▸ **TASKS TO CARRY OUT**
1. Please retype the FarmVille card article from "Is American Express" up to and including "rival to PayPal.".
2. According to the FarmVille card article, about how many unique monthly users does FarmVille have on its own?

▸ **PASSAGE FOR REVIEW**
+++++
Is American Express willing to bet the farm on its digital payments platform, Serve? Probably not, but the company did roll out a FarmVille Prepaid Debit Card today that not only speaks to the growing role of prepaid cards in the post-Durbin Amendment environment, but will also serve as an important cog in building Serve into a bona fide rival to PayPal.
The card is the product of a joint partnership between American Express and Zynga, a company that offers a number of popular online social games – including Words With Friends, Draw Something, and FarmVille – that together draw more than 290 million active users on a monthly basis.
FarmVille, which alone has roughly 22.9 million unique monthly users, allows players to create and tend to the digital farms of their dreams by growing plants, breeding animals, building structures, and more. The social aspects of the game have also grown since it was first introduced in 2009. Players can now interact online through in-game gifting, cooperative projects, and the trade of goods at digital farmer’s markets.
+++++
▸ **Items listed in a dataset**

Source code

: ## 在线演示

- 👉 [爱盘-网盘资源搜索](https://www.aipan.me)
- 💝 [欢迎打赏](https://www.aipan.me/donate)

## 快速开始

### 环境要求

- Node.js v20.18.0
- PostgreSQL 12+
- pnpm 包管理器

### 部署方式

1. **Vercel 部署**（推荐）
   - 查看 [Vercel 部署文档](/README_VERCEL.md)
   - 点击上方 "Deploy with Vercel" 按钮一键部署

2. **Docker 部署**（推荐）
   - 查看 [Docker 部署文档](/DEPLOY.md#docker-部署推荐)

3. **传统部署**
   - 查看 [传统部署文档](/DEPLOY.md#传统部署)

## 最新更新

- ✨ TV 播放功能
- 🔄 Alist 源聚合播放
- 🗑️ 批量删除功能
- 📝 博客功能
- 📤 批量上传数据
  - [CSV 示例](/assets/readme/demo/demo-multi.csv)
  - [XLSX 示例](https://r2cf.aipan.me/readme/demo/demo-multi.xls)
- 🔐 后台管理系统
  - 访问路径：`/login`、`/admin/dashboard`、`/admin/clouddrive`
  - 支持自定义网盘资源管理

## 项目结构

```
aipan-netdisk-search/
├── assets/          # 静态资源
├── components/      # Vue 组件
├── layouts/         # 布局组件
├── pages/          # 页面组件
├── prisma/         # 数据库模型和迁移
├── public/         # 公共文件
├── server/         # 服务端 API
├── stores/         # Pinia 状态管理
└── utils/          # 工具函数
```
+++++
▸ **ANSWERS TO THE TASKS**
1.
Is American Express willing to bet the farm on its digital payments platform, Serve? Probably not, but the company did roll out a FarmVille Prepaid Debit Card today that not only speaks to the growing role of prepaid cards in the post-Durbin Amendment environment, but will also serve as an important cog in building Serve into a bona fide rival to PayPal.

2. Roughly 22.9 million.